Mile-long train as seen from Lowell Observatory - trainweb.org

Short lines and spin-offs play a big part in this latter idea. Maybe the Class 1 railroads shouldn’t do anything more than move long trains from one yard to another and let the short lines make the pickups and deliveries. Like FedEx picking up and delivering with local trucks (short lines) but moving the long part of the trip by air (long trains), or sometimes even by, you guessed it, long trains!

Second, it’s a golden opportunity for the shippers. With traffic down for the railroads, shippers of goods other than bulk could put the pressure on railroads to giver better rates than truckers and demand the on-time performance that, so far, only truckers have been able to offer. The railroads might resist, saying they don’t need the money, that they can be profitable with what they have. But that’s what the STB is for, isn’t it? Although I don’t like government regulation, the railroads historically have shown that they need a government push now and then.

Third, and here’s the one I like the best. Less traffic, fewer and longer trains, better schedules and freight schedules approaching the complexity of passenger scheduling just might leave the railroads ready to fold in more and on-time passenger trains. So here’s a golden opportunity for Amtrak and any local transportation districts using freight rail rights to plan new trains, increase frequencies, and demand that the railroads do for passenger trains what they’re going to have to do for freight trains to stay in business.

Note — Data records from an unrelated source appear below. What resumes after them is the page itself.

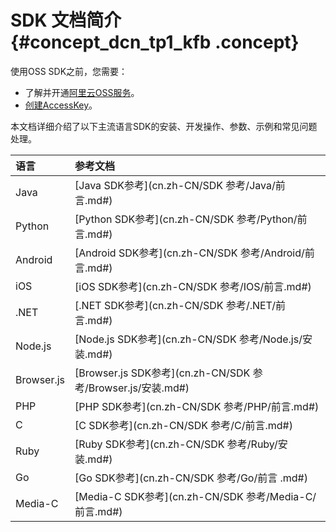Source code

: # SDK 文档简介 {#concept_dcn_tp1_kfb .concept}

使用OSS SDK之前，您需要：

-   了解并开通[阿里云OSS服务](http://www.aliyun.com/product/oss)。
-   [创建AccessKey](../../../../cn.zh-CN/通用参考/创建AccessKey.md#)。

本文档详细介绍了以下主流语言SDK的安装、开发操作、参数、示例和常见问题处理。

|语言|参考文档|
|:-|:---|
|Java|[Java SDK参考](cn.zh-CN/SDK 参考/Java/前言.md#)|
|Python|[Python SDK参考](cn.zh-CN/SDK 参考/Python/前言.md#)|
|Android|[Android SDK参考](cn.zh-CN/SDK 参考/Android/前言.md#)|
|iOS|[iOS SDK参考](cn.zh-CN/SDK 参考/IOS/前言.md#)|
|.NET|[.NET SDK参考](cn.zh-CN/SDK 参考/.NET/前言.md#)|
|Node.js|[Node.js SDK参考](cn.zh-CN/SDK 参考/Node.js/安装.md#)|
|Browser.js|[Browser.js SDK参考](cn.zh-CN/SDK 参考/Browser.js/安装.md#)|
|PHP|[PHP SDK参考](cn.zh-CN/SDK 参考/PHP/前言.md#)|
|C|[C SDK参考](cn.zh-CN/SDK 参考/C/前言.md#)|
|Ruby|[Ruby SDK参考](cn.zh-CN/SDK 参考/Ruby/安装.md#)|
|Go|[Go SDK参考](cn.zh-CN/SDK 参考/Go/前言 .md#)|
|Media-C|[Media-C SDK参考](cn.zh-CN/SDK 参考/Media-C/前言.md#)|

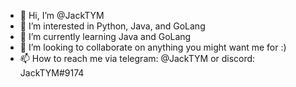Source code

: - 👋 Hi, I’m @JackTYM
- 👀 I’m interested in Python, Java, and GoLang
- 🌱 I’m currently learning Java and GoLang
- 💞️ I’m looking to collaborate on anything you might want me for :)
- 📫 How to reach me via telegram: @JackTYM or discord: JackTYM#9174

<!---
JackTYM/JackTYM is a ✨ special ✨ repository because its `README.md` (this file) appears on your GitHub profile.
You can click the Preview link to take a look at your changes.
--->
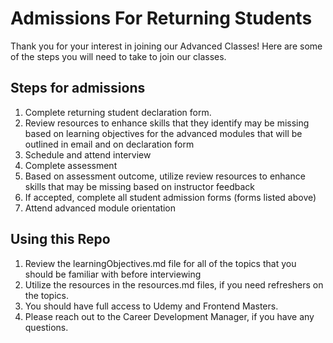 # Admissions For Returning Students

Thank you for your interest in joining our Advanced Classes! Here are some of the steps you will need to take to join our classes.

## Steps for admissions

1. Complete returning student declaration form.
2. Review resources to enhance skills that they identify may be missing based on learning objectives for the advanced modules that will be outlined in email and on declaration form
3. Schedule and attend interview
4. Complete assessment 
5. Based on assessment outcome, utilize review resources to enhance skills that may be missing based on instructor feedback
6. If accepted, complete all student admission forms (forms listed above)
7. Attend advanced module orientation 

## Using this Repo

1. Review the learningObjectives.md file for all of the topics that you should be familiar with before interviewing
2. Utilize the resources in the resources.md files, if you need refreshers on the topics. 
3. You should have full access to Udemy and Frontend Masters.
4. Please reach out to the Career Development Manager, if you have any questions.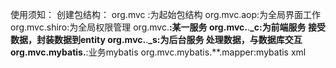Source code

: 使用须知：
	创建包结构：
                                             		org.mvc :为起始包结构
                                             		org.mvc.aop:为全局界面工作
                                             		org.mvc.shiro:为全局权限管理
                                             		org.mvc.**:某一服务
                                             		org.mvc.**.**_c:为前端服务  接受数据，封装数据到entity
                                             		org.mvc.**.**_s:为后台服务  处理数据，与数据库交互
                                             		org.mvc.mybatis.**:业务mybatis
                                             		org.mvc.mybatis.**.mapper:mybatis xml
		
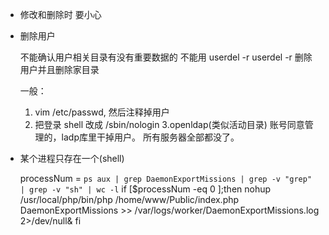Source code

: 

* 修改和删除时 要小心

* 删除用户
    
    
    不能确认用户相关目录有没有重要数据的 不能用 userdel -r 
    userdel -r 删除用户并且删除家目录
    
    一般：
    1. vim /etc/passwd, 然后注释掉用户
    2. 把登录 shell 改成 /sbin/nologin
    3.openldap(类似活动目录) 账号同意管理的，ladp库里干掉用户。
        所有服务器全部都没了。
        
        

* 某个进程只存在一个(shell)


    processNum = `ps aux | grep DaemonExportMissions | grep -v "grep" | grep -v "sh" | wc -l`
    if [$processNum -eq 0 ];then
        nohup /usr/local/php/bin/php /home/www/Public/index.php DaemonExportMissions >> /var/logs/worker/DaemonExportMissions.log 2>/dev/null&
    fi 
    
    
    
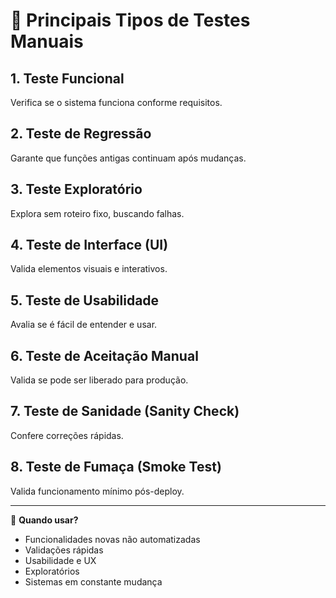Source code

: # 📝 Principais Tipos de Testes Manuais

## 1. Teste Funcional
Verifica se o sistema funciona conforme requisitos.

## 2. Teste de Regressão
Garante que funções antigas continuam após mudanças.

## 3. Teste Exploratório
Explora sem roteiro fixo, buscando falhas.

## 4. Teste de Interface (UI)
Valida elementos visuais e interativos.

## 5. Teste de Usabilidade
Avalia se é fácil de entender e usar.

## 6. Teste de Aceitação Manual
Valida se pode ser liberado para produção.

## 7. Teste de Sanidade (Sanity Check)
Confere correções rápidas.

## 8. Teste de Fumaça (Smoke Test)
Valida funcionamento mínimo pós-deploy.

---
🧠 **Quando usar?**
- Funcionalidades novas não automatizadas
- Validações rápidas
- Usabilidade e UX
- Exploratórios
- Sistemas em constante mudança
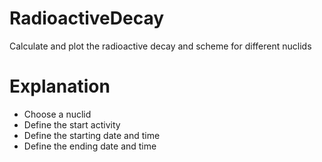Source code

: # RadioactiveDecay
Calculate and plot the radioactive decay and scheme for different nuclids

# Explanation
- Choose a nuclid
- Define the start activity
- Define the starting date and time
- Define the ending date and time
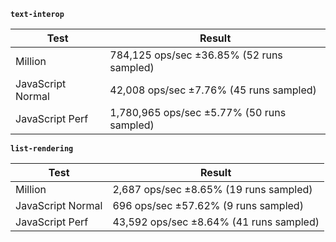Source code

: **`text-interop`**

| Test              | Result                                     |
| ----------------- | ------------------------------------------ |
| Million           | 784,125 ops/sec ±36.85% (52 runs sampled)  |
| JavaScript Normal | 42,008 ops/sec ±7.76% (45 runs sampled)    |
| JavaScript Perf   | 1,780,965 ops/sec ±5.77% (50 runs sampled) |

**`list-rendering`**

| Test              | Result                                  |
| ----------------- | --------------------------------------- |
| Million           | 2,687 ops/sec ±8.65% (19 runs sampled)  |
| JavaScript Normal | 696 ops/sec ±57.62% (9 runs sampled)    |
| JavaScript Perf   | 43,592 ops/sec ±8.64% (41 runs sampled) |
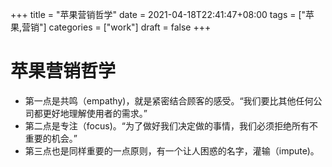 +++
title = "苹果营销哲学"
date = 2021-04-18T22:41:47+08:00
tags = ["苹果,营销"]
categories = ["work"]
draft = false
+++

# 苹果营销哲学

- 第一点是共鸣（empathy)，就是紧密结合顾客的感受。“我们要比其他任何公司都更好地理解使用者的需求。”
- 第二点是专注（focus)。“为了做好我们决定做的事情，我们必须拒绝所有不重要的机会。”
- 第三点也是同样重要的一点原则，有一个让人困惑的名字，灌输（impute)。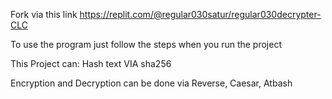 Fork via this link 
https://replit.com/@regular030satur/regular030decrypter-CLC

To use the program just follow the steps when you run the project

This Project can: 
Hash text VIA sha256

Encryption and Decryption can be done via Reverse, Caesar, Atbash
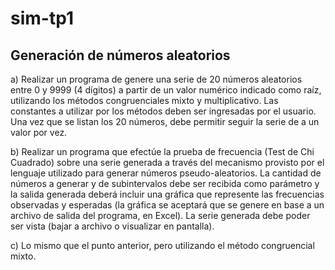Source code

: # sim-tp1
## Generación de números aleatorios

a) Realizar un programa de genere una serie de 20 números aleatorios entre 0 y 9999 (4 dígitos) a partir de un valor numérico indicado como raíz, utilizando los métodos congruenciales mixto y multiplicativo. Las constantes a utilizar por los métodos deben ser ingresadas por el usuario.
Una vez que se listan los 20 números, debe permitir seguir la serie de a un valor por vez.

b) Realizar un programa que efectúe la prueba de frecuencia (Test de Chi Cuadrado) sobre una serie generada a través del mecanismo provisto por el lenguaje utilizado para generar números pseudo-aleatorios. La cantidad de números a generar y de subintervalos debe ser recibida como parámetro y la salida generada deberá incluir una gráfica que represente las frecuencias observadas y esperadas (la gráfica se aceptará que se genere en base a un archivo de salida del programa, en Excel).
La serie generada debe poder ser vista (bajar a archivo o visualizar en pantalla).

c) Lo mismo que el punto anterior, pero utilizando el método congruencial mixto.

Make it THE way to run a railroad.

© 2016 - C. A. Turek - mistertrains@gmail.com

(Charles A. Turek is a writer and novelist based in Albuquerque, NM. After four decades working in areas of the insurance industry related to transportation, he now writes on all aspects of American railroading. Charles is a political conservative but believes in public funding of passenger rail as a part of the federal government’s constitutionally conservative obligation to provide for defense and public infrastructure so that private enterprise may flourish.)